Der Atomkraftwerksbetreiber Tepco veröffentlichte indessen ein Bild des Abklingbeckens des beschädigten Reaktors 3 im Kraftwerk Fukushima-Daiichi. Darin ist zu sehen, dass Brennstäbe von Trümmern einer Explosion im März verschüttet wurden. Nach Behördenangaben seien die Brennstäbe, die durch einen Metallschirm geschützt sind, aber unbeschädigt.

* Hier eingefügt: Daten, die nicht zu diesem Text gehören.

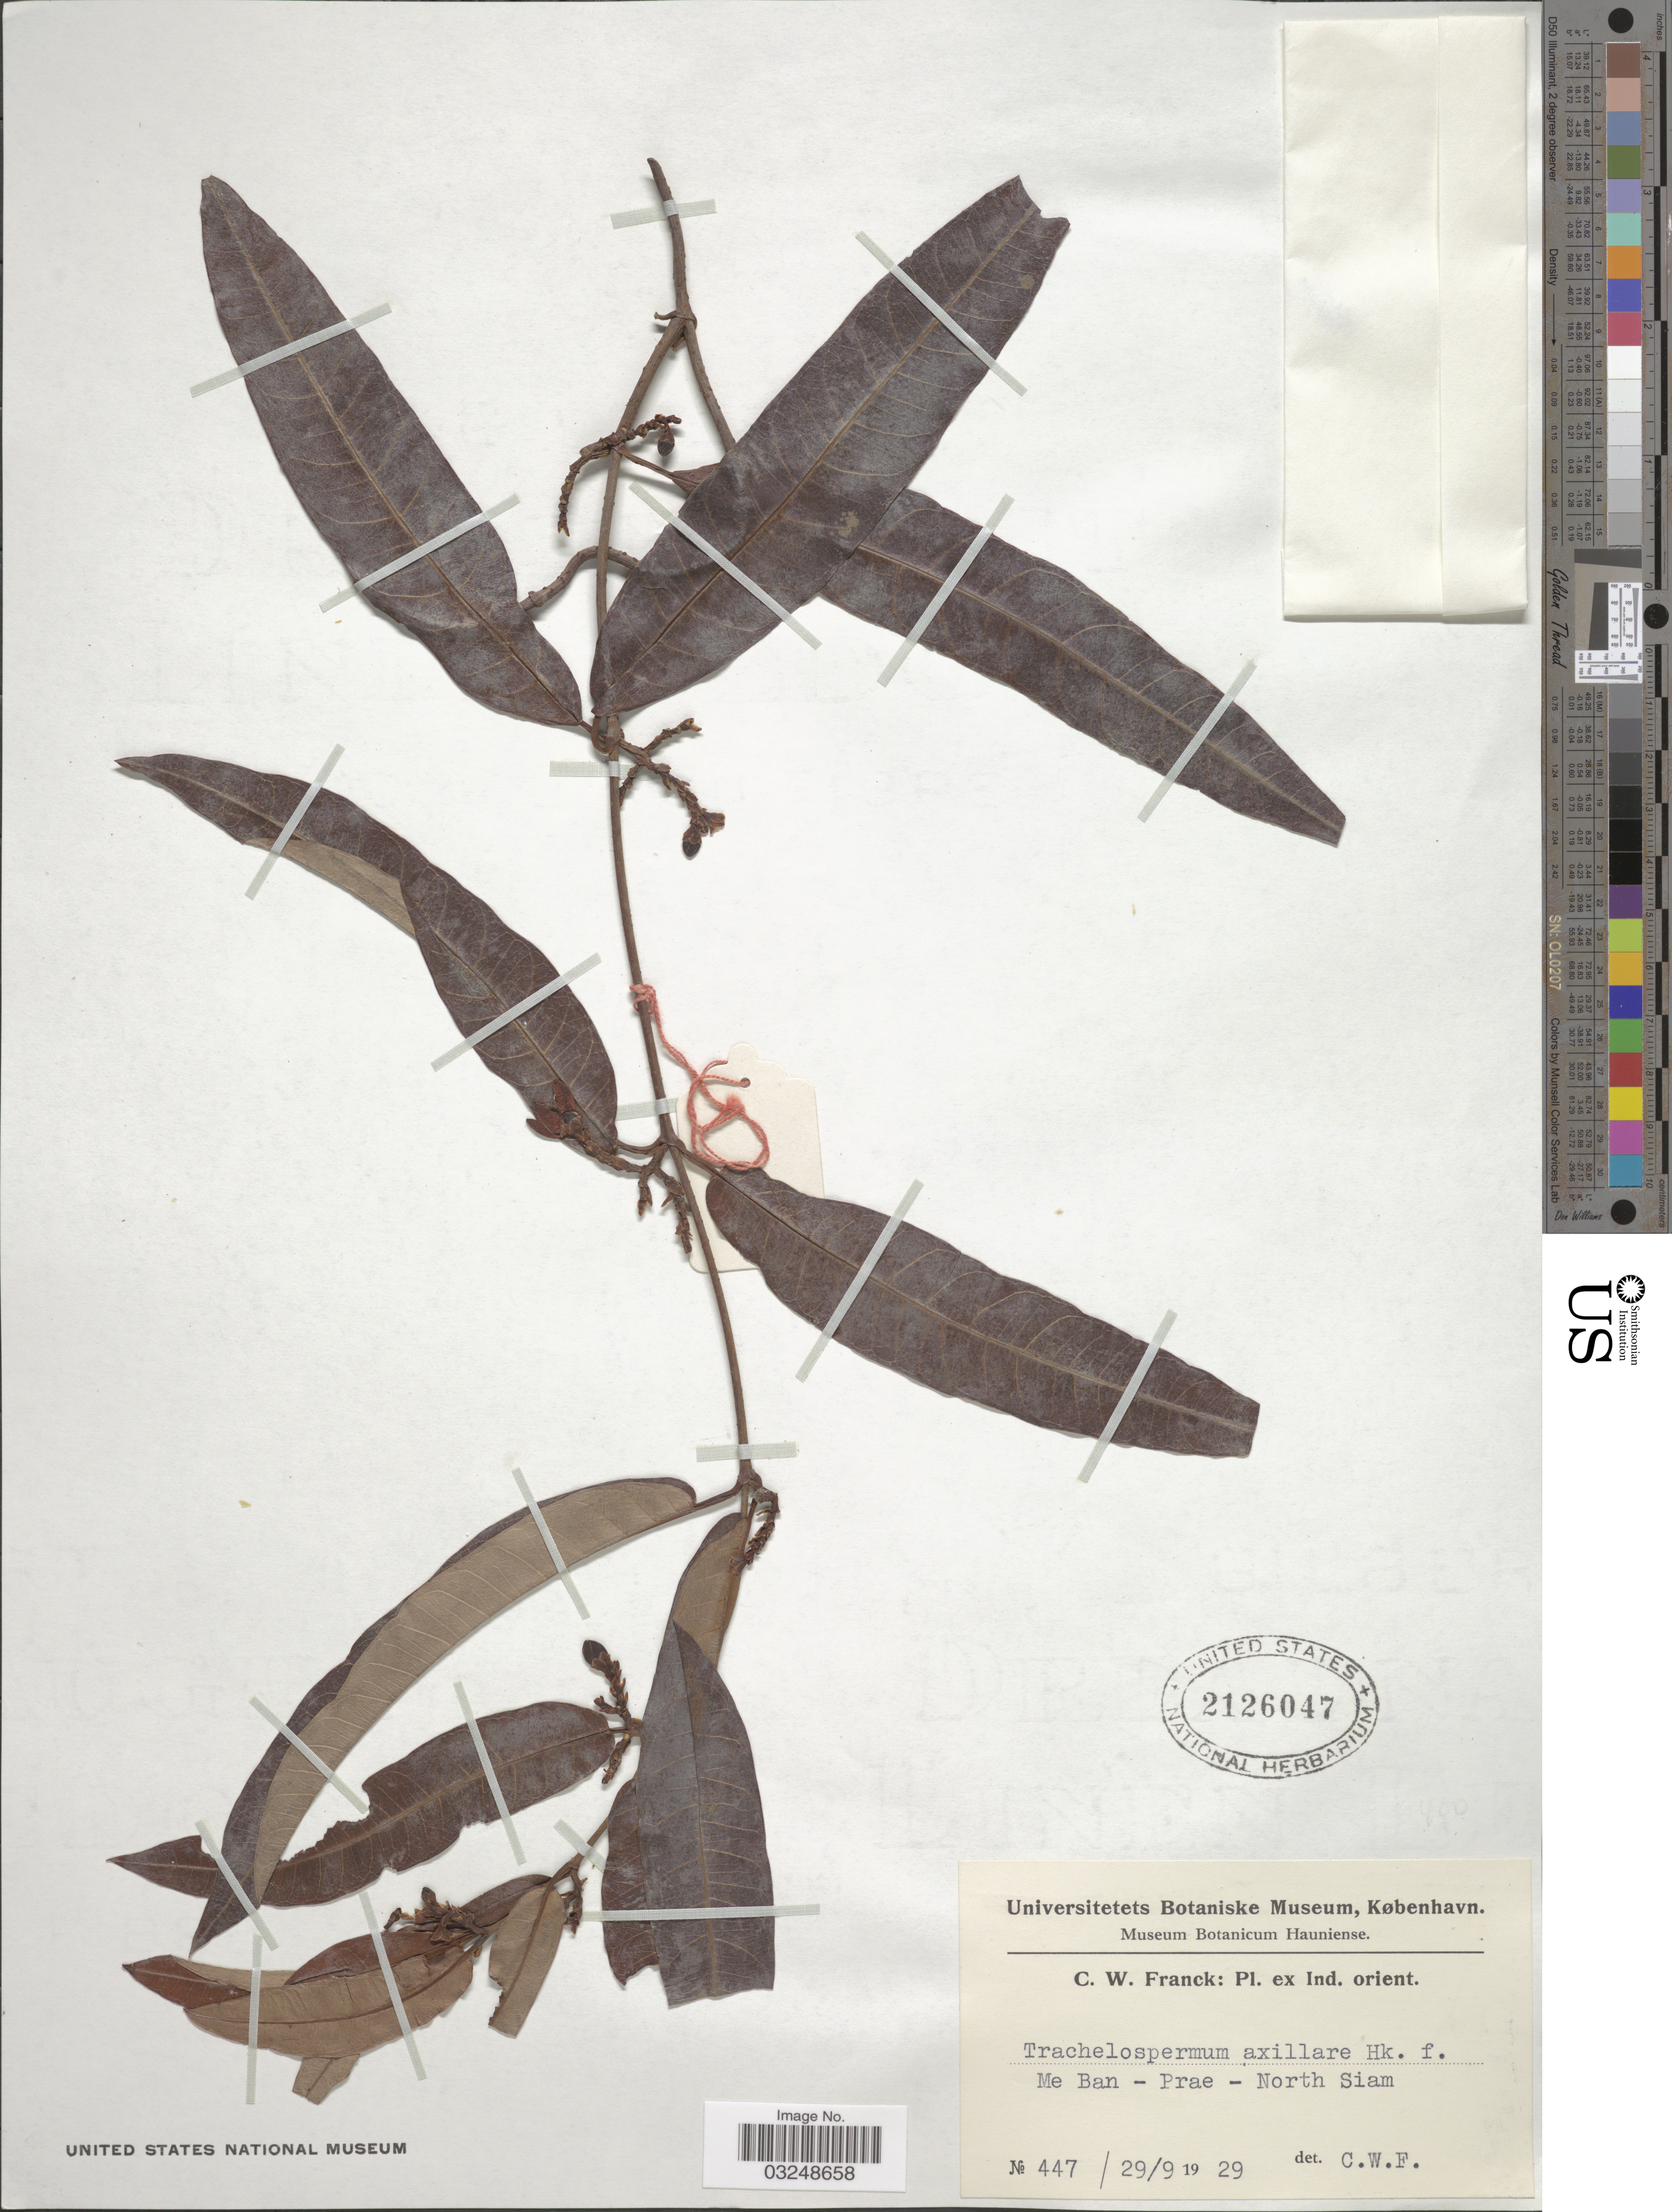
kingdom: Plantae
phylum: Tracheophyta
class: Magnoliopsida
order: Gentianales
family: Apocynaceae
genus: Trachelospermum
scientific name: Trachelospermum axillare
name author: Hook. f.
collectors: C. Franck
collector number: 447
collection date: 1929-09-29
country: Thailand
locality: Ex Ind. orient., Me Ban - Prae - North Siam.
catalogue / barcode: US 2126047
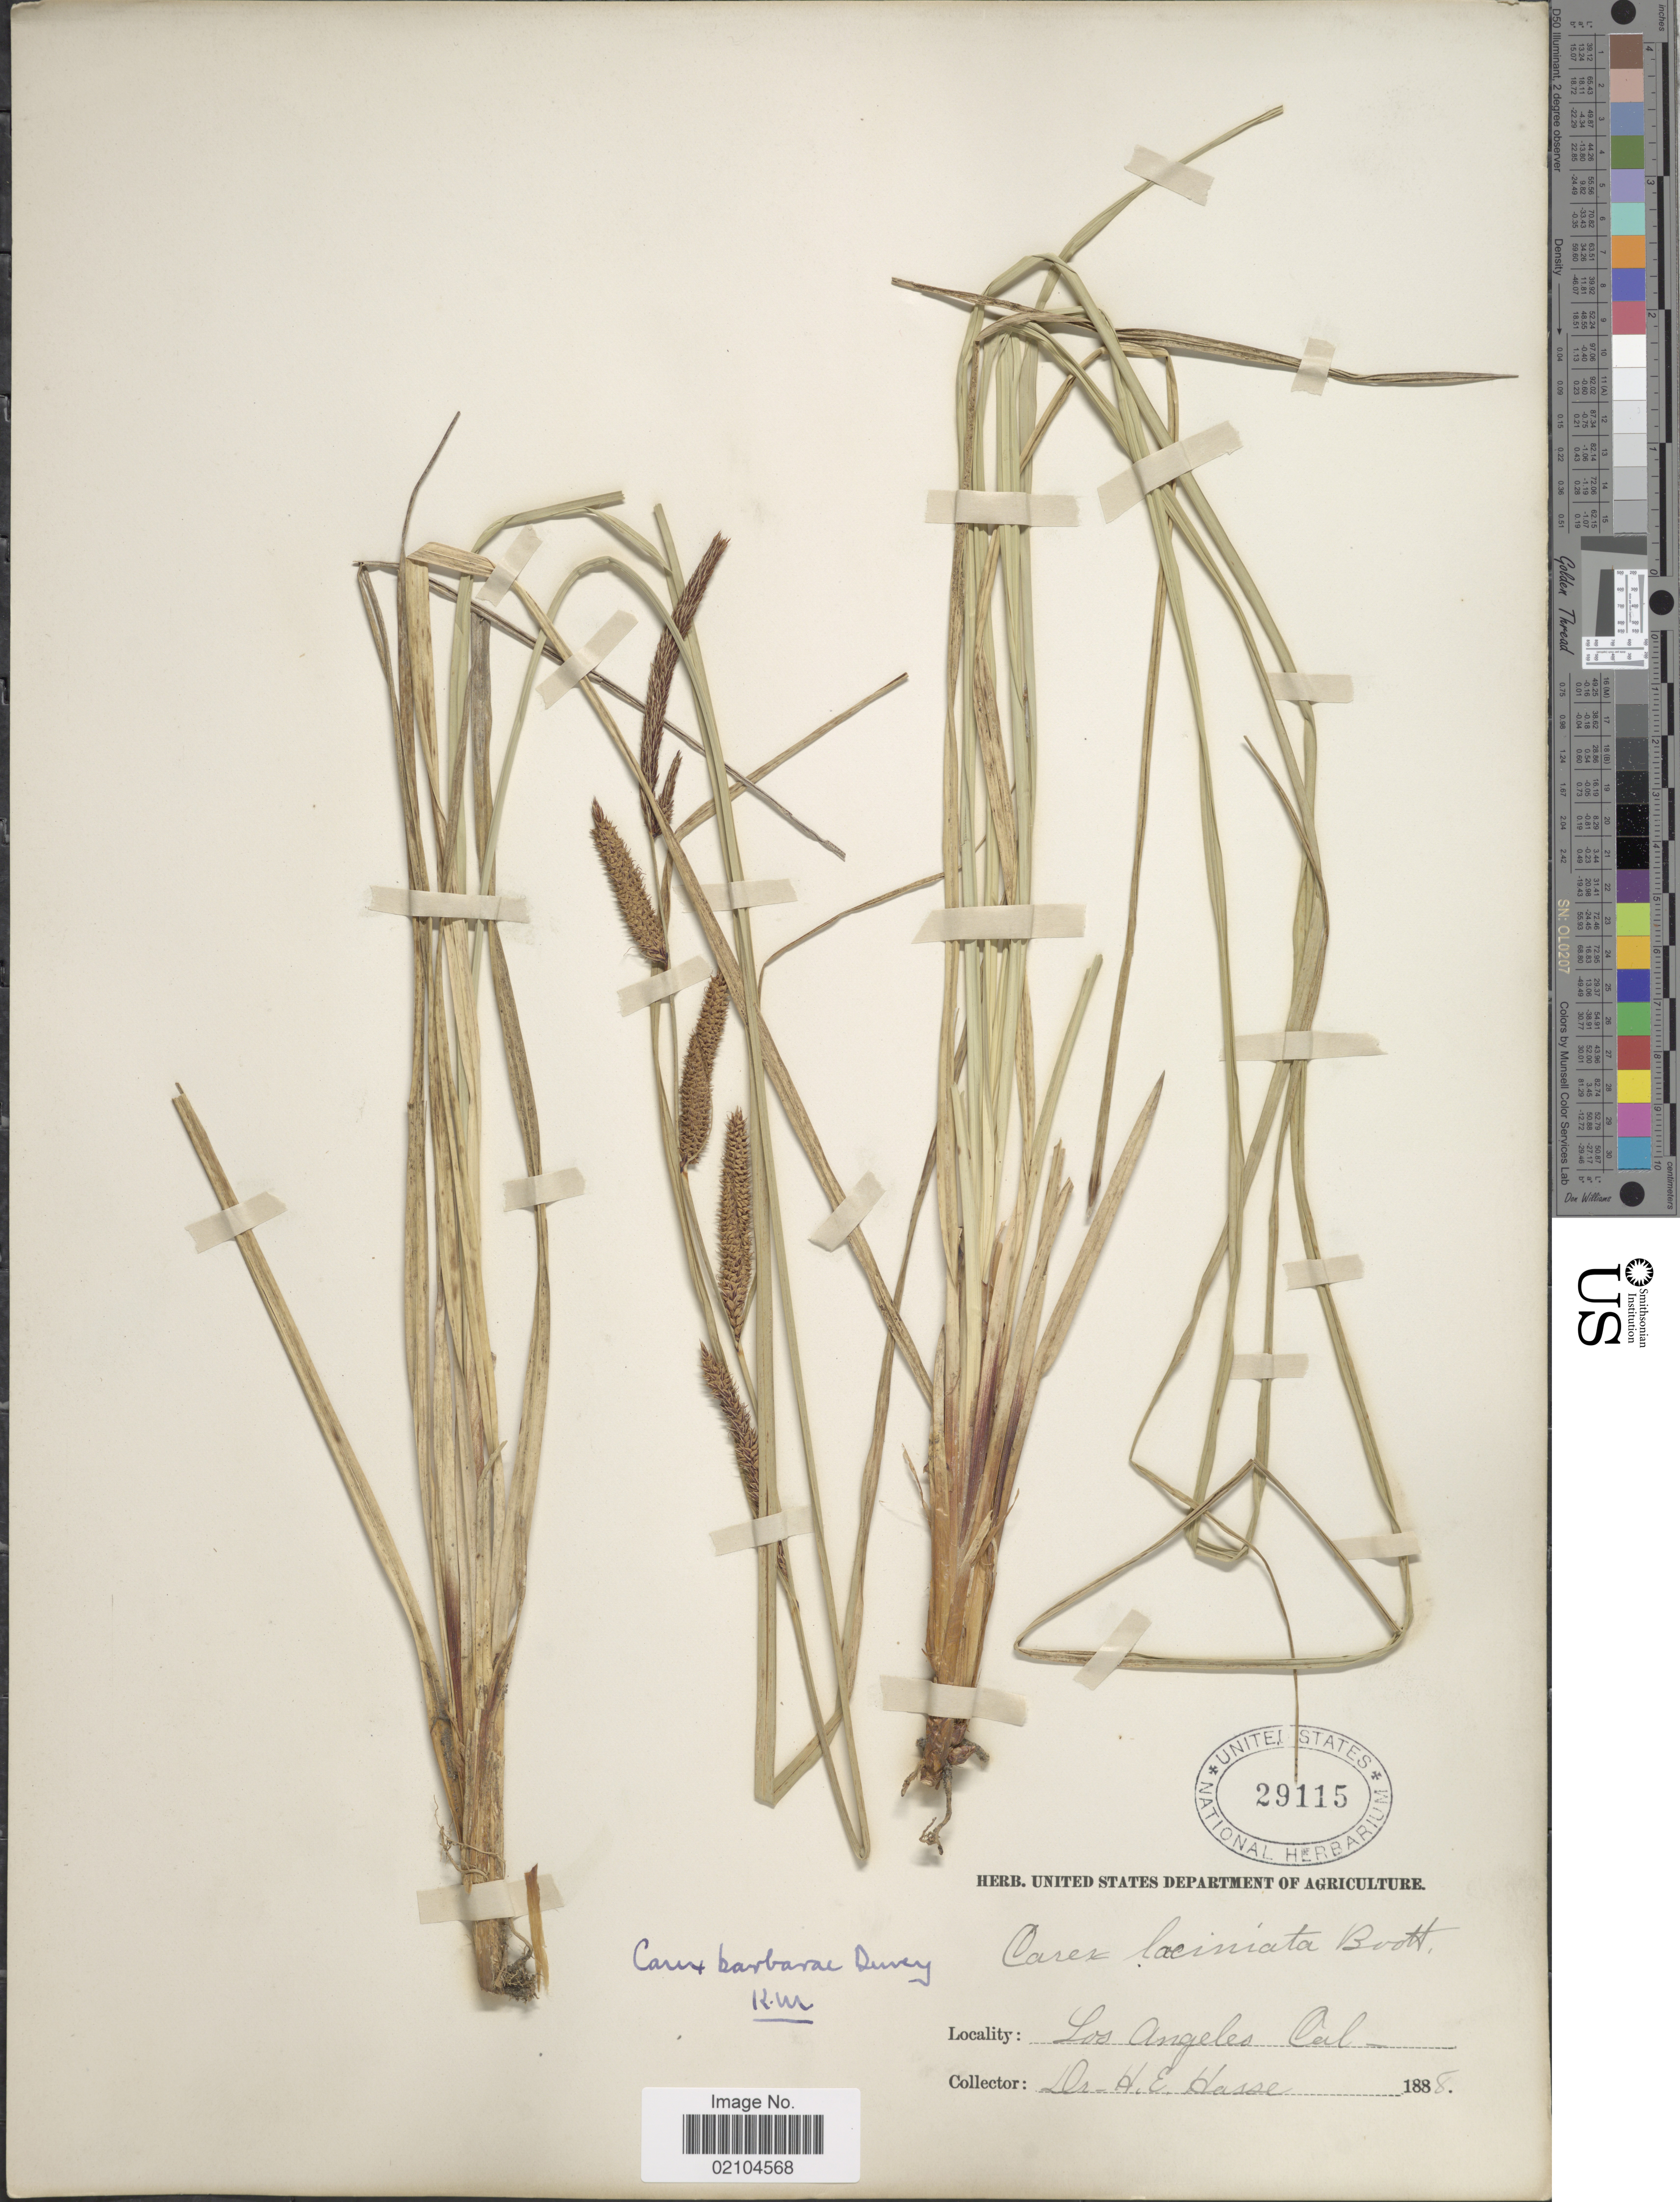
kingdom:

Tepco hatte im April verkündet, dass die Anlage frühestens in sechs bis neun Monaten so weit abgekühlt sein werde, dass sie abgeschaltet werden kann. Die japanische Regierung erlaubte heute rund hundert Menschen, die aus dem Gebiet um Fukushima fliehen mussten, für kurze Zeit die Rückkehr in ihre Heimatorte. Sie wollten dort persönliche Dinge aus ihren Häusern holen. Die Menschen wurden mit Schutzkleidung ausgestattet und mit Bussen der Regierung für zwei Stunden in die Evakuierungszone gebracht. Weitere Besuche sollten in den kommenden Monaten folgen.

Zehntausende Menschen mussten ein Gebiet im Umkreis von 20 Kilometern um das Atomkraftwerk verlassen, weil dieses beim Erdbeben vom 11. März und dem nachfolgenden Tsunami so schwer beschädigt wurde, dass seitdem eine starke radioaktive Strahlung von ihm ausgeht. Etliche Menschen sind seitdem heimlich in das Gebiet zurückgekehrt, um nach ihren Häusern und Hab und Gut zu sehen. Am 22. April begann die Regierung deshalb mit strikteren Kontrollen, bei Verstössen drohen sogar Bussgelder.